▶ [GOAL OF THE EXERCISE]:
The required output is the line that contains "psicoterápico" plus every line after it in the listing below, copied exactly as it appears.

##### EXTRACTED INFORMATION #####

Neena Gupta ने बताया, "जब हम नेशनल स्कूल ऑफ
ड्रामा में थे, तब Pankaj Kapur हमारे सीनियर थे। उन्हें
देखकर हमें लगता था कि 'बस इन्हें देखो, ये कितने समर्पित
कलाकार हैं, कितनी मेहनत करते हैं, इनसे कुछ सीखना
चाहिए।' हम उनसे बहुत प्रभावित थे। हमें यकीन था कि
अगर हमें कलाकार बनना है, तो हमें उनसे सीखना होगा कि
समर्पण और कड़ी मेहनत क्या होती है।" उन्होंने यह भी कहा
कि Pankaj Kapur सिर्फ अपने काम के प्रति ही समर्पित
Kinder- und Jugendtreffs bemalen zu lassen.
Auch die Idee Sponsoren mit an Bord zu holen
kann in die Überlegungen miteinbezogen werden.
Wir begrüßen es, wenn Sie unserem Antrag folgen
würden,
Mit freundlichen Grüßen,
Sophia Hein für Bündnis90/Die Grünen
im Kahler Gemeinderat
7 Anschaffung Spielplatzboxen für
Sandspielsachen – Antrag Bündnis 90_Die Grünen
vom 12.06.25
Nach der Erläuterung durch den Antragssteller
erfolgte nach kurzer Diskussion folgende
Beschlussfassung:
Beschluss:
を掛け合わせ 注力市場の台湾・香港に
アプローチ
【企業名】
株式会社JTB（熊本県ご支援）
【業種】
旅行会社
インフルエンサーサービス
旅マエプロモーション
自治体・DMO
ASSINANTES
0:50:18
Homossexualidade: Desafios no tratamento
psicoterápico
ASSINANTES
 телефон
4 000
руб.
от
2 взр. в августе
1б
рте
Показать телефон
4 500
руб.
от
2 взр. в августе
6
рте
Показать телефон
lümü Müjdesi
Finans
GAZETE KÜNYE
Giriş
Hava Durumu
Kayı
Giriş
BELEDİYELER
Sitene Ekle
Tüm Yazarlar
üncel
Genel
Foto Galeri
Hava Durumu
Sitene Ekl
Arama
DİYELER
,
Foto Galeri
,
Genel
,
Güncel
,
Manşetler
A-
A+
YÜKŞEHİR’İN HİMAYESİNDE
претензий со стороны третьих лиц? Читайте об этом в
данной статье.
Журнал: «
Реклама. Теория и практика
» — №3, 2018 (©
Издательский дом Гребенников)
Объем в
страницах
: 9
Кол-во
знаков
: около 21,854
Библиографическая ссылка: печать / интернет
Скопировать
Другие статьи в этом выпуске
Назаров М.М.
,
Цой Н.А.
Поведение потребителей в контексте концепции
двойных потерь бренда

#####

▶ [WRITTEN RESPONSE]:
psicoterápico
ASSINANTES
 телефон
4 000
руб.
от
2 взр. в августе
1б
рте
Показать телефон
4 500
руб.
от
2 взр. в августе
6
рте
Показать телефон
lümü Müjdesi
Finans
GAZETE KÜNYE
Giriş
Hava Durumu
Kayı
Giriş
BELEDİYELER
Sitene Ekle
Tüm Yazarlar
üncel
Genel
Foto Galeri
Hava Durumu
Sitene Ekl
Arama
DİYELER
,
Foto Galeri
,
Genel
,
Güncel
,
Manşetler
A-
A+
YÜKŞEHİR’İN HİMAYESİNDE
претензий со стороны третьих лиц? Читайте об этом в
данной статье.
Журнал: «
Реклама. Теория и практика
» — №3, 2018 (©
Издательский дом Гребенников)
Объем в
страницах
: 9
Кол-во
знаков
: около 21,854
Библиографическая ссылка: печать / интернет
Скопировать
Другие статьи в этом выпуске
Назаров М.М.
,
Цой Н.А.
Поведение потребителей в контексте концепции
двойных потерь бренда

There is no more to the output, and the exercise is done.